French Louie liked animals. Someone told me he had a pet snake. I cannot back that up. I never saw him petting a snake although there were always several guarding his “garden” from insects, slugs and frogs. Louie did love animals. One time I overheard Louie and John Leaf arguing about John’s habit of poaching deer. I will leave that story for another time.

When Louie showed up in the Adirondacks the “sports” had been here for a long time. It was the beginning of the end. Louie must have been very perceptive. He moved as far away from the city visitors as he could get – – – and he stayed there. Then, pity on poor Louie, the visitors started seeking him out. The last thing he wanted was city people visiting him.

If you ask me we had a lot of people that could be considered “hermits.” But that was long before French Louie arrived. There were people living alone all over these North Woods. Indians, Frenchmen, not too many English. It seems as though no one thought of those people as hermits. But then Louie came here; and soon anyone who lived alone was called a “hermit.”

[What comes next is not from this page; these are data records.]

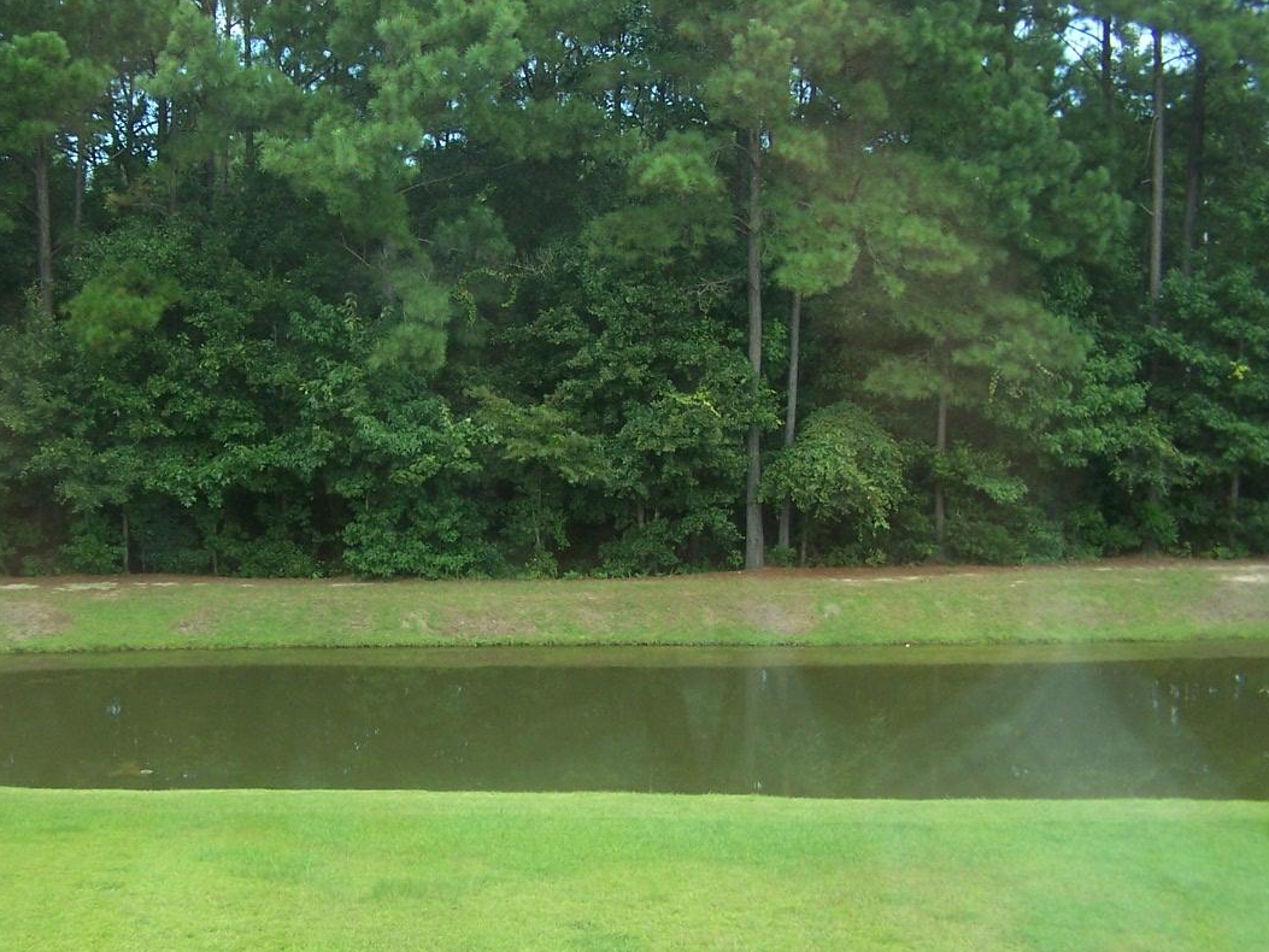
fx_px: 2053
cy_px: 445
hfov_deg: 34.2
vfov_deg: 26.1
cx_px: 487
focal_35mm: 56
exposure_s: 1/250
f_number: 2.8
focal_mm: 6.3
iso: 80
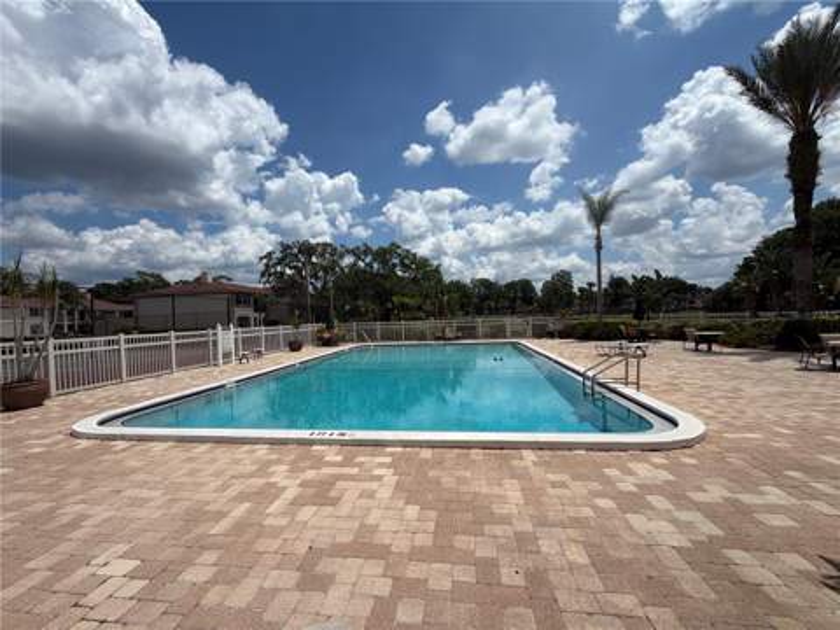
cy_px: 315
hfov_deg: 102.1
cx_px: 420
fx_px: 340
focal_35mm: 14
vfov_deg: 85.7
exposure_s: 1/2506
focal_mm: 2.22
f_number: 2.2
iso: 20
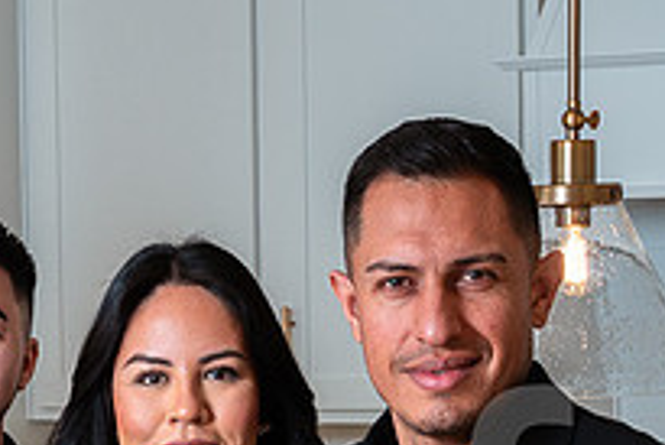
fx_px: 3660
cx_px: -10
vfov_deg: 6.9
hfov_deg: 10.3
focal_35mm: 198
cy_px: 570
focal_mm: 70
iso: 320
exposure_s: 1/125
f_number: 10
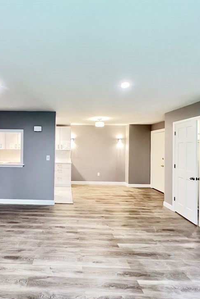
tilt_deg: +0.0
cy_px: 147
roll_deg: -0.6
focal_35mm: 19
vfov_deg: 86.9
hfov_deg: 62.5
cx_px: 63
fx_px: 158
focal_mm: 1.57
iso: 640
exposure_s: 1/60
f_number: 1.8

I wonder if it had something to do with all the people from Boston and New York that were showing up for relaxation and sporting. The more I think about it the more I believe that is the case. The city dwellers thought that the Adirondack life was “quaint” and they needed some romantic characters to go along with the quaintness.

Poor Louie was selected as one of their first.

So now we have hermits. Before we simply had “lonely” people, or “withdrawn” people, or “strange” people, but now we have “hermits.” Ah yes, the mind is an inventive thing.

It probably won’t be too long before we romanticize people like Dunning and Sabbatis and Old Man Phelps. Can you just imagine that? Trying to describe those three characters in a romantic manner?

You might have better luck selling ladies purses made of Indian beads.